Rider comes full cycle on Cape Tour

  • LukeSport6March
When Paul von Zwiklitz participated in one of his first Cape Town Cycle Tours (then known as the Argus) in 1996, little could he have imagined that less than two months later, he would be involved in an accident that almost put him out of the sport for good.
by LUKE ALFRED | Mar 05, 2020

“I still remember the date,” he says with perfect recall. “It was 30 April 1996, and a car took me out as I was crossing a pedestrian crossing at Joburg Airport.

“I was coming up to help my parents move down to the Cape. My right leg was basically in two pieces. It was a nightmare. There’s an orthopod in Cape Town to whom I owe my leg.”

Von Zwiklitz, an electrical engineer who left Joburg in 1970 to do a postgraduate degree at the University of Cape Town (UCT), and who found both work and a girl in the Cape and never left, was still too badly injured to even consider doing the 1997 Argus, but competed in the following year’s event.

After being on crutches for months, it was a test both emotional and physical and, looking back, he sees it as his finest Argus hour. “That was an important race for me because it demonstrated that my leg was okay,” he says. “I was on a heavy bike with a recently smashed leg, and although I ran out of steam at the end, I was able to participate. That was huge for me.”

As a cyclist, he has had his fair share of scrapes and bruises since, including a badly stiff neck after riding doggedly into a headwind on a fun ride in the Boland, but nothing compares with the trauma of getting back on the bike after a broken leg. “My son, Leon, always felt that the bike I rode in the Boland was too big for me,” says Von Zwiklitz, “and when we found ourselves in a bike shop a couple of days later and that was confirmed, he couldn’t help himself, he smiled like a Cheshire cat.”

Von Zwiklitz rode his first Argus in 1992, doing so with his older son and probably erring on the side of under-preparation, but he’s become more experienced since, recording his best time (4:15) in 2002.

When he isn’t on his bike, training, he’s on his exercise bike, and when he’s on neither, he’s walking in Constantia, the suburb where he lives, for an hour at a time. “I like to think it helps with my health and fitness,” he says modestly. “When I walk it’s with my wife.”

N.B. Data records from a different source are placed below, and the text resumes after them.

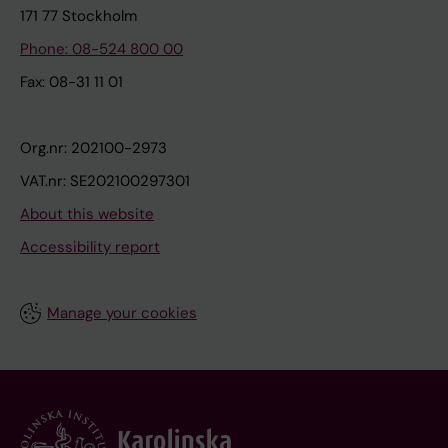
171 77 Stockholm
Phone: 08-524 800 00
Fax: 08-31 11 01
Org.nr: 202100-2973
VAT.nr: SE202100297301
About this website
Accessibility report
Manage your cookies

Describing himself as a “cautious rider”, Von Zwiklitz says that he’s out to enjoy himself, savour the pageantry of the Cape Town Cycle Tour, and “have fun”. He’s not competing against anyone else and certainly, at 72, has given up competing against his best times with quiet dignity. “If it takes me a little longer, so be it. I tend to ride alone, I’m not part of a group or anything like that. I’m really just out to enjoy myself.”

Other than the howling Cape wind, one of the biggest challenges in the early days was not being able to find decent kosher supplements or food beforehand, but that has been taken care of in recent years. Now, his biggest obstacle – other than perhaps fatigue – is the wind, which can make the route hellish depending where you are and how hard it’s blowing on the day.

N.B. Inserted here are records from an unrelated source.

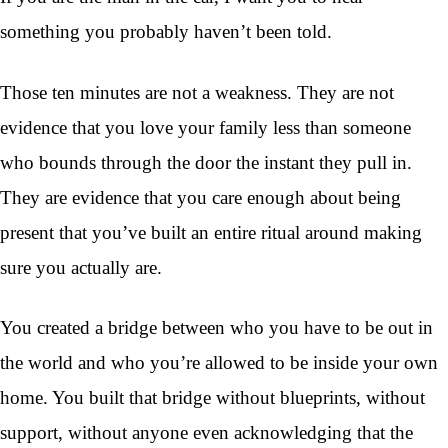
something you probably haven’t been told.
Those ten minutes are not a weakness. They are not
evidence that you love your family less than someone
who bounds through the door the instant they pull in.
They are evidence that you care enough about being
present that you’ve built an entire ritual around making
sure you actually are.
You created a bridge between who you have to be out in
the world and who you’re allowed to be inside your own
home. You built that bridge without blueprints, without
support, without anyone even acknowledging that the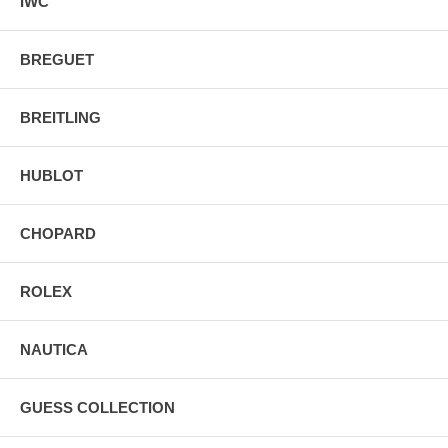
IWC
BREGUET
BREITLING
HUBLOT
CHOPARD
ROLEX
NAUTICA
GUESS COLLECTION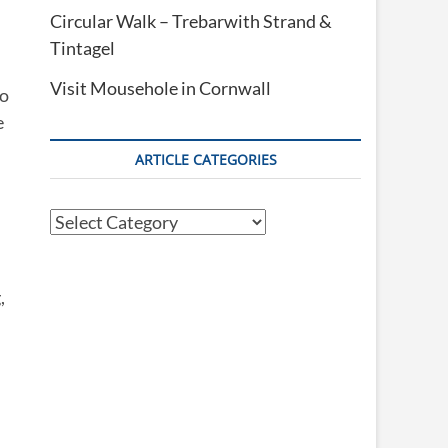
Circular Walk – Trebarwith Strand &
Tintagel
Visit Mousehole in Cornwall
to
e
ARTICLE CATEGORIES
Article
Categories
,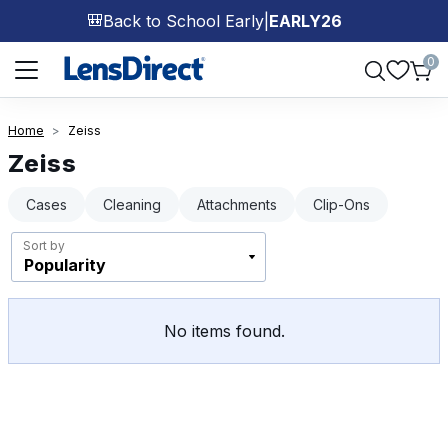
Back to School Early
|
EARLY26
🎒
Page 1 of 1
0
Home
Zeiss
Zeiss
Cases
Cleaning
Attachments
Clip-Ons
Sort by
No items found.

This year, the tour starts next to the Cape Town Castle for only the third time in the history of the race, and moves along Nelson Mandela Boulevard past UCT and Constantia down the Ladies Mile to Muizenberg, taking in Kalk Bay, Fish Hoek, and Simon’s Town.

Beyond Simon’s Town, the route passes above Smitswinkel Bay at its southern most point before crossing the peninsular for Scarborough and the roaring seas of the Atlantic. “Misty Cliffs outside Scarborough is my favourite part of the course,” he says. “You’re about 60km out at that stage, and beginning to come back into town. I love that stretch.”

After leaving Misty Cliffs behind, the route heads past Ocean View, the informal settlement of Masiphumelele and Noordhoek, before negotiating the steep climb up Little Chappies at the beginning of Chapman’s Peak and its breathtaking views. After that, the route heads to Suikerbossie (where Von Zwiklitz has occasionally struggled in the past) back to the Sea Point finish via Hout Bay, Llandudno, and Camps Bay.

“The Argus isn’t as big as it was five years ago when it had about 35 000 riders, but it’s certainly pretty big,” says Von Zwiklitz. “They stagger you at the start, when you go off in bunches of between 600 and 1 000 from around six in the morning, and the start lasts four hours.

“I’ll be hoping for a beautiful day. For me it remains a special event.”